**Data:**

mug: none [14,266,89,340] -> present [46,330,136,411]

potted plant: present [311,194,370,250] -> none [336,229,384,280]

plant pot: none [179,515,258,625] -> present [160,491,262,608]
...
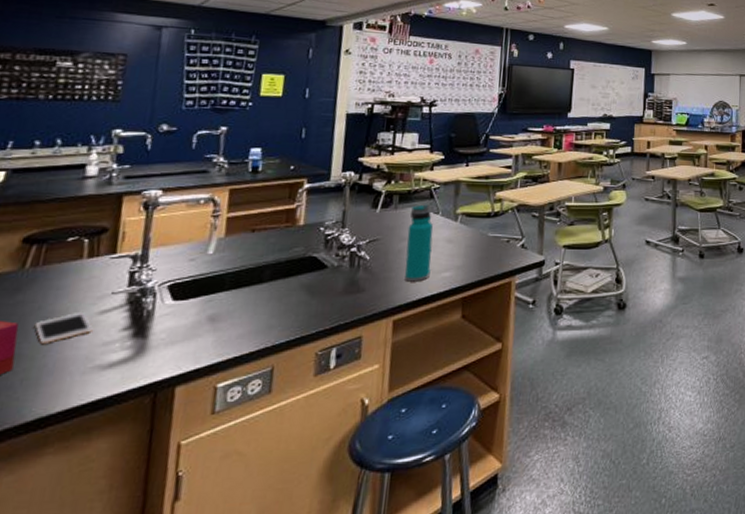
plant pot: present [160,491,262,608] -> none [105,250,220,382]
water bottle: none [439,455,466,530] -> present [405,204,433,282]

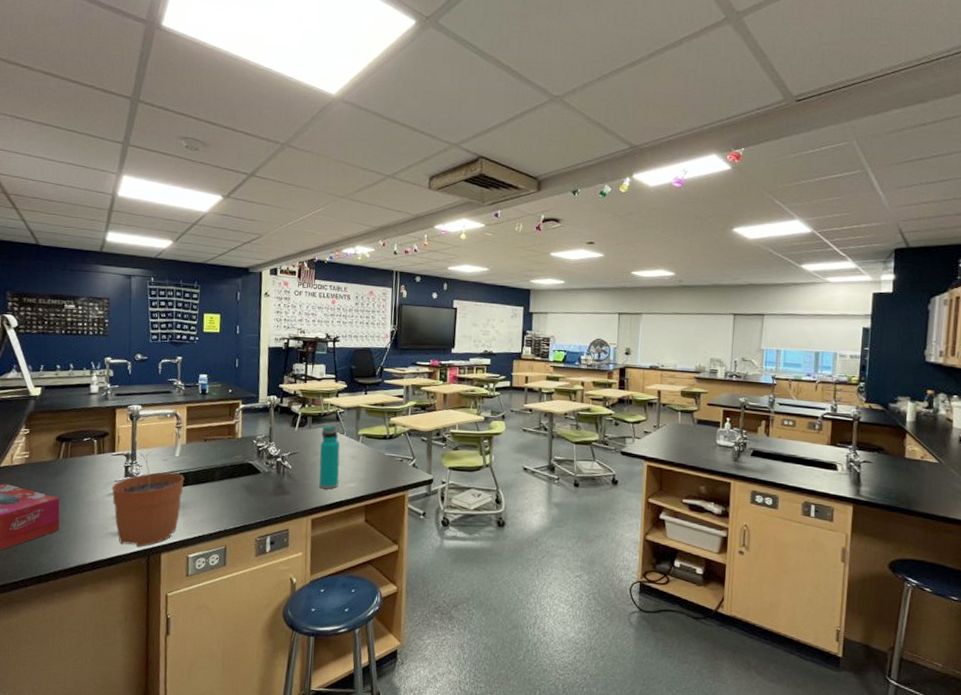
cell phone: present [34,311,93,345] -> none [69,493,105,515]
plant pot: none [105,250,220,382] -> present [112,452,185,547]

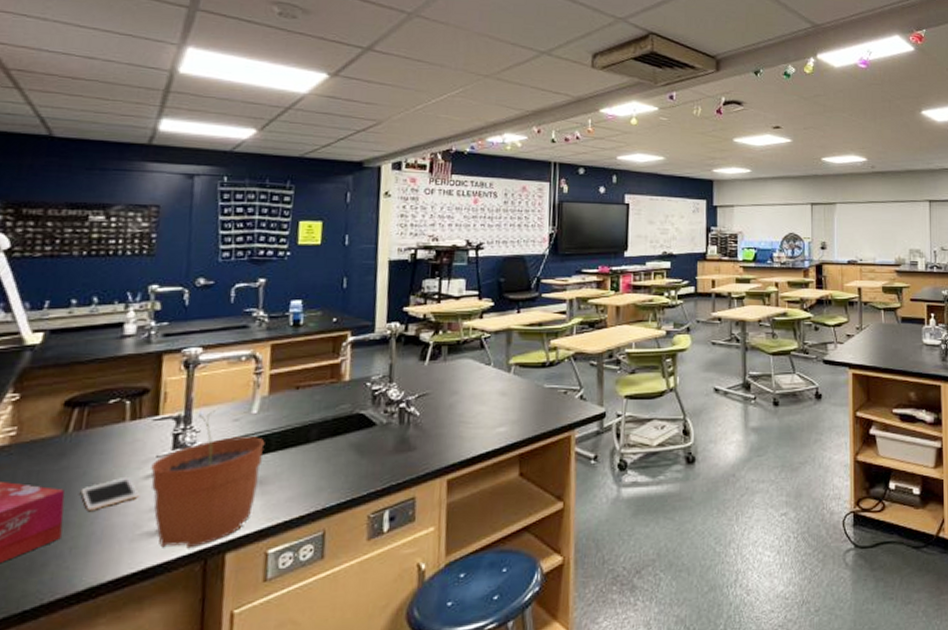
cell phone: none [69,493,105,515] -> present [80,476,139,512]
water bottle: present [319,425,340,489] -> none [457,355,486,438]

**What is needed:** Using the data above, give again exactly the lines starting at the one holding "cell phone: present" and ending at the one holding "water bottle: present", inclusive, and nothing more. Omit the pictures.

**Response:**
cell phone: present [34,311,93,345] -> none [69,493,105,515]
plant pot: none [105,250,220,382] -> present [112,452,185,547]

cell phone: none [69,493,105,515] -> present [80,476,139,512]
water bottle: present [319,425,340,489] -> none [457,355,486,438]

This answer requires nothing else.